Some years before his birth, Ken's parents lost their dairy farm. "They reached for the American dream but didn't make it," he says. "I believe their struggle laid the foundation for my later success."
When Behring was four, he moved with his parents to Monroe, Wisconsin, where his father went to work at a lumberyard earning only 25 cents an hour. Ken's mother supplemented their income by cleaning houses for other families. She also took in laundry and occasionally helped her cousin hang wallpaper. The house they rented for $12 a month sat between a brewery, a cheese factory, and a coal yard. It had no hot water or heat, other than from a pot-bellied stove in the kitchen. "We were poor," says Behring, "but we always had food on the table. Sometimes we ate meat, but most nights we had fried potatoes and cucumbers, which came from our garden in the backyard."

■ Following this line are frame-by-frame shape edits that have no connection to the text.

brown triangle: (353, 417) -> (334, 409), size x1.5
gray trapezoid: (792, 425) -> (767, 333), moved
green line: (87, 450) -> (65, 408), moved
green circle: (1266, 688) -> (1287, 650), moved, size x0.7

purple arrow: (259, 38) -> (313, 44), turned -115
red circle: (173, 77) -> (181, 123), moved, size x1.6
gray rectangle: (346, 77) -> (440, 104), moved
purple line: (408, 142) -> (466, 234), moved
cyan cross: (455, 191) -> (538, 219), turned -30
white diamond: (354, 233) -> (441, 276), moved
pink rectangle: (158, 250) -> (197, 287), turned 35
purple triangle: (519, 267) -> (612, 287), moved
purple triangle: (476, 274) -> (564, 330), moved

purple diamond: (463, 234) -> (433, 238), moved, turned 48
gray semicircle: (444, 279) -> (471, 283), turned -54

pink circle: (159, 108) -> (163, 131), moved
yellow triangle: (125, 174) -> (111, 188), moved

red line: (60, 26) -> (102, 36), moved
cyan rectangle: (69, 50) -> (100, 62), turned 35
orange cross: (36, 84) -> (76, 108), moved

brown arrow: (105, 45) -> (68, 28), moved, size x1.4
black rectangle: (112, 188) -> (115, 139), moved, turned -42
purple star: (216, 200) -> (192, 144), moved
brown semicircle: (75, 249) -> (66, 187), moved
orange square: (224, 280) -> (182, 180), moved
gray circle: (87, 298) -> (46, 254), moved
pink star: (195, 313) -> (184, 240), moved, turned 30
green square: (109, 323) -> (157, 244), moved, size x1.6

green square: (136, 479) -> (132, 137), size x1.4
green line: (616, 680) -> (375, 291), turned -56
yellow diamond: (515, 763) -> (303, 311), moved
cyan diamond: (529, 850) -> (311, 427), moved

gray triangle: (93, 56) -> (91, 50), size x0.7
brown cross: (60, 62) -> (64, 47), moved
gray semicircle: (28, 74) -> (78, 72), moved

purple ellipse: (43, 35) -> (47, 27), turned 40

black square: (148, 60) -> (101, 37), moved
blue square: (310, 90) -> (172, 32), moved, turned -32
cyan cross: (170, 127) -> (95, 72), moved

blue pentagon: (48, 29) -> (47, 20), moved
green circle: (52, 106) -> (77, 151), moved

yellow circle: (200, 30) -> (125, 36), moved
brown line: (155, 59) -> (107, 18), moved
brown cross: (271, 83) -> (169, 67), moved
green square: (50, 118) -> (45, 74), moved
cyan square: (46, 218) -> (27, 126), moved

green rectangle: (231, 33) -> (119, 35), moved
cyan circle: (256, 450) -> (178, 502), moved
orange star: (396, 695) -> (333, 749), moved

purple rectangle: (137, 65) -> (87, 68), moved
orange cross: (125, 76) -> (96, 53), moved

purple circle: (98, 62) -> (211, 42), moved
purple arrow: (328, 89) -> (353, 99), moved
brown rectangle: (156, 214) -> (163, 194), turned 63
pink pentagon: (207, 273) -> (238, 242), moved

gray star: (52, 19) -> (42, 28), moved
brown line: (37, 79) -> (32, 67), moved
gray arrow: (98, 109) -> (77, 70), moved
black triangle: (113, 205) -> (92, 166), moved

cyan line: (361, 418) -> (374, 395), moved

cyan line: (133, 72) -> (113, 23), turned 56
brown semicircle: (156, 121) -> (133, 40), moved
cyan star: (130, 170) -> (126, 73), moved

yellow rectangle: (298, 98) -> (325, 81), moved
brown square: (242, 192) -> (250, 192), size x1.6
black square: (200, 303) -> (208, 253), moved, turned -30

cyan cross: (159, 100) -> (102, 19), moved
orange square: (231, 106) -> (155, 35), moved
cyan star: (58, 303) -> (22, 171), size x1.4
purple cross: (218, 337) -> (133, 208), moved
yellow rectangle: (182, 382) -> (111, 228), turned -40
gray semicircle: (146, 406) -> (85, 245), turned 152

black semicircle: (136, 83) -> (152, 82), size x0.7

In the winter, Behring slept in the cold. The kitchen stove was two rooms away, behind two sets of doors. "Our home was filled with the stress of making ends meet," he says. "My parents didn't have big dreams, but I did. I knew from the newsreels at the movie theater there was another world outside of my home town. But my parents tried to squelch my dreams. They said dreams would only lead to disappointment."
Despite their struggle, Behring never felt deprived. Everyone he knew was in the same situation during the Depression. He considers himself to have had a happy childhood and clearly remembers the pleasure of small-town life. Near tragedy struck, however, when Ken was 10 and had a serious accident. He was hit by a car when he was crossing a street. The collision fractured his skull and he was in a week-long coma, drifting between life and death. He recovered slowly and had to re-learn how to walk.
Behring began working at the age of 10, biking to cheese factories with the milk he collected from 20 local farmers. He also had a paper route, earning one cent for each paper sold or delivered. At the age of 12, Behring worked as a stock boy at the grocery store. At 14, he loaded 50-pound bags of concrete mix from boxcars onto trucks in his uncle's lumberyard. Eventually, he was making 50 cents an hour, twice as much as his father earned. When he was 16, he became a salesman for Montgomery Ward and within two weeks was put in charge of two departments: sporting goods and paint.
A star football player, Behring won a partial football scholarship to the University of Wisconsin. For housing, he and a friend invested $35 in a small trailer, which they parked in back of a service station near campus. They paid the owner $3 a month to supply them with water, electricity, and a bathroom. Unfortunately, Behring ruined his knee in preseason training and that ended his scholarship. He knew that without financial help he would not be able to stay in school. Quickly assessing his options, Behring decided to pursue his other passion besides football: cars.
He became a salesman for a Chevrolet dealership. Two years later he switched to a Chrysler dealership, which allowed him to buy inventory and manage the used car business. Soon, Behring knew he didn't want to work for others. At the age of 21, he married his sweetheart, Pat, and started Behring Motors. He rented a lot on the edge of town for $100 a month. For his office, he bought a chicken coop from a farmer for $25. He strung lights on four posts, and put on his lot 27 of the cheapest used cars he could find for $900-his entire savings. He sold his first car two days after he opened and later began to offer financing. He was on his way.
"Behring Motors was the first realization of my dreams," he says. "It gave me the freedom to make my own decisions. I was comfortable knowing that my success or failure would be my responsibility. This first business was more than a livelihood to me. It was a school where I learned principles that would allow me to build on my dreams of the future."
Ken Behring went from success in the automobile industry to a lucrative real estate development career in Florida. While there, he created a retirement community called Tamarac. After his success in Florida, he developed the exclusive Black Hawk community near San Francisco. In 1988, Behring did what he believes every football fan dreams of doing: He purchased a professional team, the Seattle Seahawks, which he sold at a substantial profit eight years later. In recent years, Behring has become fully involved in a non-profit organization he called the Wheelchair Foundation, which delivers hundreds of thousands of wheelchairs to poor, disabled people on five continents.
Looking back over his long, successful career, Behring says he has lived the American dream, which for him has changed over the years. "At one time I thought the American dream was the ability to accumulate possessions. But I discovered that there are much more important things in life. I have learned that my greatest joy has come from giving without expecting anything in return. After I reached great financial success, I was neither fulfilled nor satisfied with my life. Something important was missing. When I began to give hope, freedom, and dignity to some of the poorest, most unfortunate and forgotten people in the world, then I discovered real joy and purpose. When we have purpose, we can change the world."